ACTIVITY: Each entry below must be given again word for word, with no pictures.
*** Block opens ***
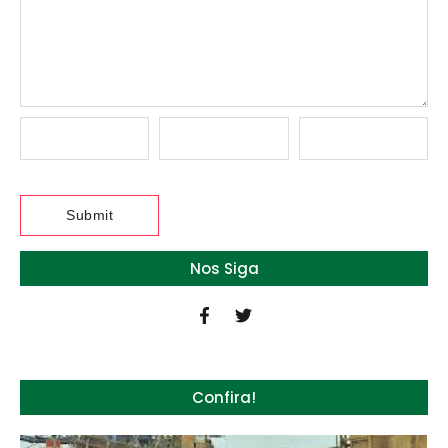
Nos Siga
Confira!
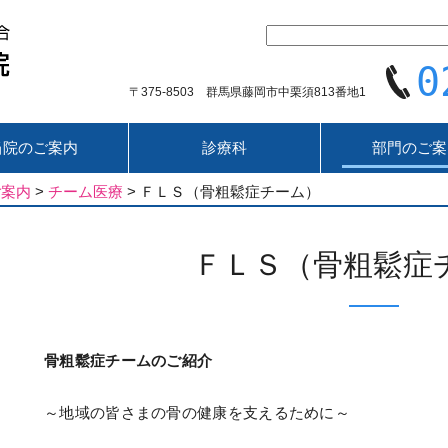
0
〒375-8503 群馬県藤岡市中栗須813番地1
当院のご案内
診療科
部門のご案
ご案内
>
チーム医療
>
ＦＬＳ（骨粗鬆症チーム）
ＦＬＳ（骨粗鬆症
骨粗鬆症チームのご紹介
～地域の皆さまの骨の健康を支えるために～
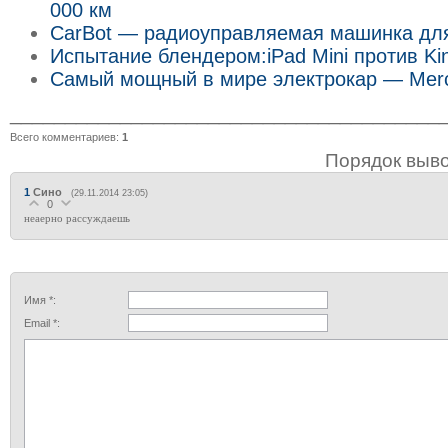
000 км
CarBot — радиоуправляемая машинка дл
Испытание блендером:iPad Mini против Kin
Самый мощный в мире электрокар — Mer
_______________________________________
Всего комментариев
:
1
Порядок выв
1
Сино
(29.11.2014 23:05)
0
неаерно рассуждаешь
Имя *:
Email *:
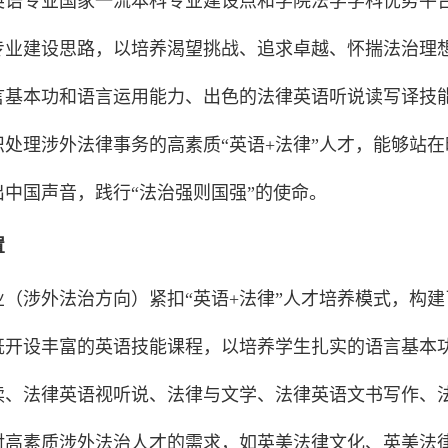
英语专业国家一流本科专业建设点和学院法学学科优势平
专业建设思路，以培养渴望挑战、追求卓越、怀揣法治理
言基本功和语言运用能力、出色的法律英语听说读写译技
识处理涉外法律事务的高素质“英语+法律”人才，能够站
出中国声音，践行“法治强则国强”的使命。
置
业（涉外法治方向）紧扣“英语+法律”人才培养模式，构
既开设丰富的英语技能课程，以培养学生扎实的语言基本
读、法律英语视听说、法律与文学、法律英语文书写作、
对高素质涉外法治人才的需求，如英美法律文化、英美法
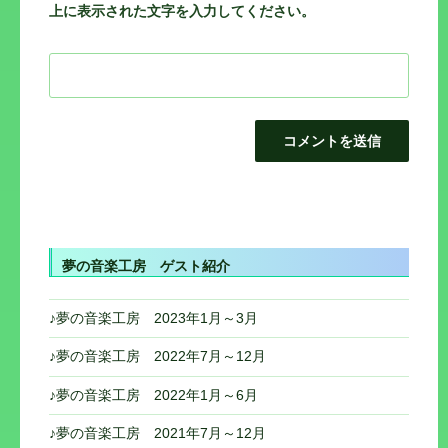
上に表示された文字を入力してください。
投
夢の音楽工房 ゲスト紹介
稿
ナ
♪夢の音楽工房 2023年1月～3月
ビ
ゲ
♪夢の音楽工房 2022年7月～12月
ー
♪夢の音楽工房 2022年1月～6月
シ
♪夢の音楽工房 2021年7月～12月
ョ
*** Block closes ***
ANSWER SECTION:
Nos Siga
Confira!
0
〒375-8503 群馬県藤岡市中栗須813番地1
当院のご案内
診療科
部門のご案
ご案内
>
チーム医療
>
ＦＬＳ（骨粗鬆症チーム）
ＦＬＳ（骨粗鬆症
骨粗鬆症チームのご紹介
～地域の皆さまの骨の健康を支えるために～
000 км
CarBot — радиоуправляемая машинка дл
Испытание блендером:iPad Mini против Kin
Самый мощный в мире электрокар — Mer
_______________________________________
Всего комментариев
:
1
Порядок выв
1
Сино
(29.11.2014 23:05)
0
неаерно рассуждаешь
Имя *:
Email *:
英语专业国家一流本科专业建设点和学院法学学科优势平
专业建设思路，以培养渴望挑战、追求卓越、怀揣法治理
言基本功和语言运用能力、出色的法律英语听说读写译技
识处理涉外法律事务的高素质“英语+法律”人才，能够站
出中国声音，践行“法治强则国强”的使命。
置
业（涉外法治方向）紧扣“英语+法律”人才培养模式，构
既开设丰富的英语技能课程，以培养学生扎实的语言基本
读、法律英语视听说、法律与文学、法律英语文书写作、
对高素质涉外法治人才的需求，如英美法律文化、英美法
上に表示された文字を入力してください。
投
夢の音楽工房 ゲスト紹介
稿
ナ
♪夢の音楽工房 2023年1月～3月
ビ
ゲ
♪夢の音楽工房 2022年7月～12月
ー
♪夢の音楽工房 2022年1月～6月
シ
♪夢の音楽工房 2021年7月～12月
ョ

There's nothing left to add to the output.